Rechtspraak
Uitspraakdatum
05-08-2024
ECLI
ECLI:NL:TADRSHE:2024:112
Zaaknummer
24-135/DB/OB
Inhoudsindicatie
Verzet. De voorzitter heeft bij de beoordeling van de klacht de juiste maatstaf toegepast en voorts rekening gehouden met alle relevante feiten en omstandigheden van het geval. Verzet ongegrond.
Uitspraak
Beslissing van de Raad van Discipline in het ressort ‘s-Hertogenbosch van 5 augustus 2024
in de zaak 24-135/DB/OB
naar aanleiding van het verzet tegen de beslissing van de voorzitter van de raad van discipline van 19 april 2024 op de klacht van:
klager
over:
verweerder
1. VERLOOP VAN DE PROCEDURE
1.1 Op 16 juli 2023 heeft klager tegen verweerder een klacht ingediend bij de deken van de Orde van Advocaten in het arrondissement Oost-Brabant (hierna: “de deken”).
1.2 Op 22 februari 2024 heeft de raad het dossier met kenmerk 48|23|089K van de deken ontvangen.
1.3 Bij beslissing van 19 april 2024 heeft de voorzitter van de raad de klacht kennelijk ongegrond verklaard.
1.4 Op 29 april 2024 heeft klager verzet ingesteld tegen de beslissing van de voorzitter.
1.5 Partijen zijn opgeroepen voor de mondelinge behandeling van het verzet tijdens de zitting van de raad op 24 juni 2024. Verschenen zijn klager en verweerder.
1.6 De raad heeft kennisgenomen van de beslissing van de voorzitter waartegen het verzet is gericht, van de stukken waarop de beslissing van de voorzitter is gebaseerd, van het verzetschrift en van de nagekomen e-mail met bijlagen van klager van 14 mei 2024.
2. FEITEN en KLACHT
2.1 Voor een weergave van de vaststaande feiten en de omschrijving van de klacht verwijst de raad naar de beslissing van de voorzitter.
3. VERZET
3.1 De gronden van het verzet houden, zakelijk weergegeven, het volgende in:
De voorzitter heeft nagelaten aan waarheidsvinding te doen. Zowel verweerder als zijn cliënt wisten heel goed dat er geen sprake was van verjaring. Verweerder heeft in strijd met gedragsregel 8 gehandeld. De voorzitter heeft ten onrechte overwogen dat het aan de civiele rechter, en niet aan de tuchtrechter, is om te oordelen over de geschilpunten die partijen verdeeld houden.
4. BEOORDELING
4.1 Voordat de raad de klacht inhoudelijk kan beoordelen moet sprake zijn van een gegrond verzet. Een verzet is alleen gegrond als in redelijkheid moet worden betwijfeld of de beslissing van de voorzitter juist is. Twijfel kan bijvoorbeeld bestaan als de voorzitter een verkeerde maatstaf (toetsingsnorm) heeft toegepast of de beslissing heeft gebaseerd op onjuiste of onvolledige feiten.

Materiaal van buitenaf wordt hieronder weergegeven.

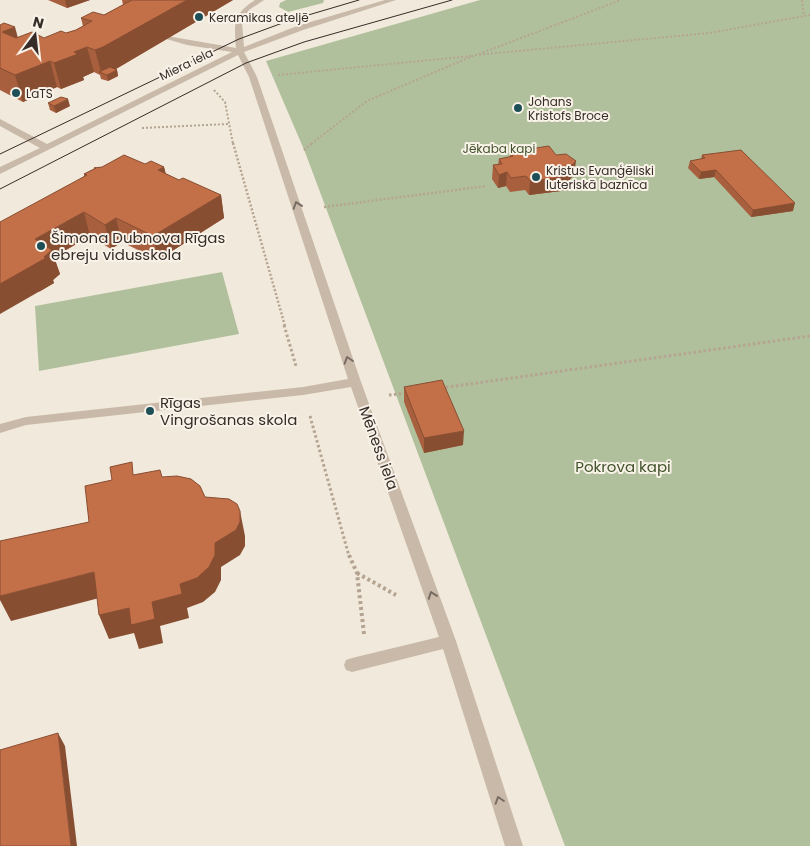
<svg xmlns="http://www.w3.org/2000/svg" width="810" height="846" font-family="Poppins,sans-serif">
	<rect width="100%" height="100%" fill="#f1e9db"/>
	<g fill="#b1c09c">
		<path d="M286,0H324L323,3L288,12L279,7L280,3Z"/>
		<path d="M480,0H810V846H565L305,152L266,61Z"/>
		<path d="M222,272L239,334L39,371L35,306Z"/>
	</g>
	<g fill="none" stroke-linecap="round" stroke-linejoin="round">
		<g stroke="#b5a492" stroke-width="2" stroke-dasharray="2 2" stroke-linecap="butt">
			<path d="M802,0L804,16"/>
			<path d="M479,54L621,0"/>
			<path d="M278,75L471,56"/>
			<path d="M214,90L225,102L233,144"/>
			<path d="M142,128L228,124"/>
			<path d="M311,144L367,101L475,55L709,33L810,15"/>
		</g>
		<g stroke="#b5a492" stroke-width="2.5" stroke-dasharray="2 2" stroke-linecap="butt">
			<path d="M233,143L285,326"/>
			<path d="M304,150L313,143"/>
			<path d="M324,207L487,186"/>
		</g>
		<g stroke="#b5a492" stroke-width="3" stroke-dasharray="2.5 2.5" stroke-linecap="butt">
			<path d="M284,325L296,366"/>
			<path d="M441,388L810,336"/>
			<path d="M389,395L408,393"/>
			<path d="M310,416L349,556"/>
		</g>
		<g stroke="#b5a492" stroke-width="4" stroke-dasharray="3 3" stroke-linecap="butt">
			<path d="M349,555L357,573L364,634"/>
			<path d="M357,573L396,595"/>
		</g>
		<path fill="#c9b9a8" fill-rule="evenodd" d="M255,0H264L249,10L242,22L244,47L297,26L385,0H396L303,30L244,52L257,77L361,382L456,641L523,846H505L443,649L352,672L346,670L344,665L346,660L352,658L439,637L351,387L303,395L26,425L0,433V424L26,417L303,387L348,379L249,77L238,55L0,174V167L40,148L0,126V119L47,144L232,52L187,45L163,38L167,36L236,48C234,24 233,14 255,0Z"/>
		<g stroke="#362d28" stroke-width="1">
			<path d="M0,154L239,39L288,21L359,0"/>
			<path d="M0,189L246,63L304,42L452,0"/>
		</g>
	</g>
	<g fill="#a85f3e">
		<path d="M48,0H90L67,8Z"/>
		<path d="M122,0H233L116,69L117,70L118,76L108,81L101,79L100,75L94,72L83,77L84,80L61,89L57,87L23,102L0,90V25L17,37L44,38L66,33L76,30L83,26L81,18L104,15L123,5Z"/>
		<path d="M48,103L70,106L56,113L50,110Z"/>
		<path d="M510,152L574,175L570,179L569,190L529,195L525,190L510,192L506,186L498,188L492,179L493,165H498L499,159L510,157Z"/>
		<path d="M702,155L793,211L751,217L714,177L699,179L688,168L690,161L701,159Z"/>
		<path d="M145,164L164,167L166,174L179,180L221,195L224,218L158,260L122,242L111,249L90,236L54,257L60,274L53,280L54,283L39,292L84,176V174L94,169V168Z"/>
		<path d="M404,387L463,445L424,453L404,402Z"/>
	</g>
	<g fill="#884e32">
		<path d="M65,0H90L67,8Z"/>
		<path d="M187,0H233L109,73L101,72L95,50Z"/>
		<path d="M15,27L22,53L2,32Z"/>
		<path d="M87,47L94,72L83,77L84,80L61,89L54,63L74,52Z"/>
		<path d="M50,61L57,87L23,102L15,75Z"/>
		<path d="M117,70L118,76L108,81L107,75Z"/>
		<path d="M68,99L70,106L56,113L54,106Z"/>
		<path d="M576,161L574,175L570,179L569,190L529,195L530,181Z"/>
		<path d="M164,167L169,190L158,170Z"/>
		<path d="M716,170L714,177L699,179L701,172Z"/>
		<path d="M507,172L506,186L498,188L499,175Z"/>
		<path d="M221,195L224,218L158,260L153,236Z"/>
		<path d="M795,203L793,211L751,217L753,210Z"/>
		<path d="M84,212L90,236L54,257L60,274L53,280L54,283L0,314V284L35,239Z"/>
		<path d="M116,218L122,242L111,249L105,225Z"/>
		<path d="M464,431L463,445L424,453V438Z"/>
		<path d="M240,511L245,536V546L240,555L221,567V580L215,592L203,602L187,608L189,618L160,626L163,643L139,649L134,633L109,639L99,615L152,602L180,584Z"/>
		<path d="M94,572L103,597L11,621L0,600V596Z"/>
		<path d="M58,733L65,746L77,846H71Z"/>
	</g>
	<g fill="#c36f48" stroke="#884e32">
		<path d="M132,0H187L103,47L95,50L87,47L74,52L78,54L54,63L50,61L15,75L0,68V25L4,23L15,27L2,32L16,38L32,32L44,38L61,31L66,33L76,30L92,21L81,18L93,12L104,15Z"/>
		<path d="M110,67L117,70L107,75L99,72Z"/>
		<path d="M61,97L68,99L54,106L48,103Z"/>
		<path d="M549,146L556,155L566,154L576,161L572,165L564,166L571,176L530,181L526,176L511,178L507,172L499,175L493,165L502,164L499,159L513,156L510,152Z"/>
		<path d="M741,150L795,203L753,210L716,170L701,172L690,161L705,158L702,155Z"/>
		<path d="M124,155L145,164L151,161L164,167L158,170L179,180L183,178L221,195L153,236L116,218L105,225L84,212L35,239L52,250L44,257L46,258L0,284V222L87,175L84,174L96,168H94L102,167Z"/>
		<path d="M442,380L464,431L424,438L404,387Z"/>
		<path d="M132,462L133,475L160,470L162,477L177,476L191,479L200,486L205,497L229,499L237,504L240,511V522L236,530L215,543V555L209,567L197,578L180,584L182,594L152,602L155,619L131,625L129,608L99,615L94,572L0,596V541L89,522L85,486L112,480L110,467Z"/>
		<path d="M58,733L71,846H0V750Z"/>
	</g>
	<defs><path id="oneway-chevron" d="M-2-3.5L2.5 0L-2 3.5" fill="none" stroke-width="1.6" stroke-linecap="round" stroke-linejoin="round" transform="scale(1.25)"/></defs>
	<g stroke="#786c62">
		<use href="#oneway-chevron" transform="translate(297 205) rotate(-109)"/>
		<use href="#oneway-chevron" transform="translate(348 360) rotate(-108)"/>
		<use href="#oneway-chevron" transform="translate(432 595) rotate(-110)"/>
		<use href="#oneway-chevron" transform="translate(499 800) rotate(-108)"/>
	</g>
	<g fill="#1e4e56" stroke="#f9f2e8" stroke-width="2">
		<circle cx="199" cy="17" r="5"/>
		<circle cx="16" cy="93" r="5"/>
		<circle cx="518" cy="108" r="5"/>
		<circle cx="536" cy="177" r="5"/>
		<circle cx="41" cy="246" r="5"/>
		<circle cx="150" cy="411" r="5"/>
	</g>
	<g text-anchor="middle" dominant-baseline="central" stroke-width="4" stroke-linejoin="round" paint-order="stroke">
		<g font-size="12" fill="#362d28" stroke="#f9f2e8" text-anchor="start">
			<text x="209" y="17">Keramikas ateljē</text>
			<text x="26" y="93">LaTS</text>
			<text x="528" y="101">Johans<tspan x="528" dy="14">Kristofs Broce</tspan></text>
			<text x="546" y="170">Kristus Evanģēliski<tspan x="546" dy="14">luteriskā baznīca</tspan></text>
		</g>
		<g font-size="12" fill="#362d28" stroke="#f9f2e8">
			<text transform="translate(186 64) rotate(-26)">Miera iela</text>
		</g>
		<g font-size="12" fill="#42542c" stroke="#f9f2e8">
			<text x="499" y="148">Jēkaba kapi</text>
		</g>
		<g font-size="15" fill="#362d28" stroke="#f9f2e8" text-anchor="start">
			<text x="51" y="237">Šimona Dubnova Rīgas<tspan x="51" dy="17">ebreju vidusskola</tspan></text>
			<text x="160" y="402">Rīgas<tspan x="160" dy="17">Vingrošanas skola</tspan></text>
		</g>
		<g font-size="15" fill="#362d28" stroke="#f9f2e8">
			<text transform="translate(379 448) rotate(70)">Mēness iela</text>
		</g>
		<g font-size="15" fill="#42542c" stroke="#f9f2e8">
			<text x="623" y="466">Pokrova kapi</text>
		</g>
	</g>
	<g transform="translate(35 35) rotate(15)" stroke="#f9f2e8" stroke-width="4" paint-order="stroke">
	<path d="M0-4L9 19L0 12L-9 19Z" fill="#362d28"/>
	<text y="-8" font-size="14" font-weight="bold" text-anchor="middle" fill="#362d28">N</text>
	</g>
</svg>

4.2 De raad is op grond van het verzetschrift van oordeel dat de verzetgronden van klager niet slagen. De voorzitter heeft bij de beoordeling van de klacht de juiste maatstaf toegepast en voorts rekening gehouden met alle relevante feiten en omstandigheden van het geval.
4.3 Omdat het verzet tegen de beslissing van de voorzitter ook verder geen nieuwe gezichtspunten oplevert, is er geen plaats voor verder onderzoek naar de klacht. De raad zal het verzet daarom ongegrond verklaren.
BESLISSING
De raad van discipline:
verklaart het verzet ongegrond.
Aldus beslist door mr. J.M.H. Schoenmakers, voorzitter en mrs. M.M.C. van de Ven en H.M.S. Cremers, leden, bijgestaan door mr. T.H.G. Huber – van de Langenberg als griffier en uitgesproken op 5 augustus 2024.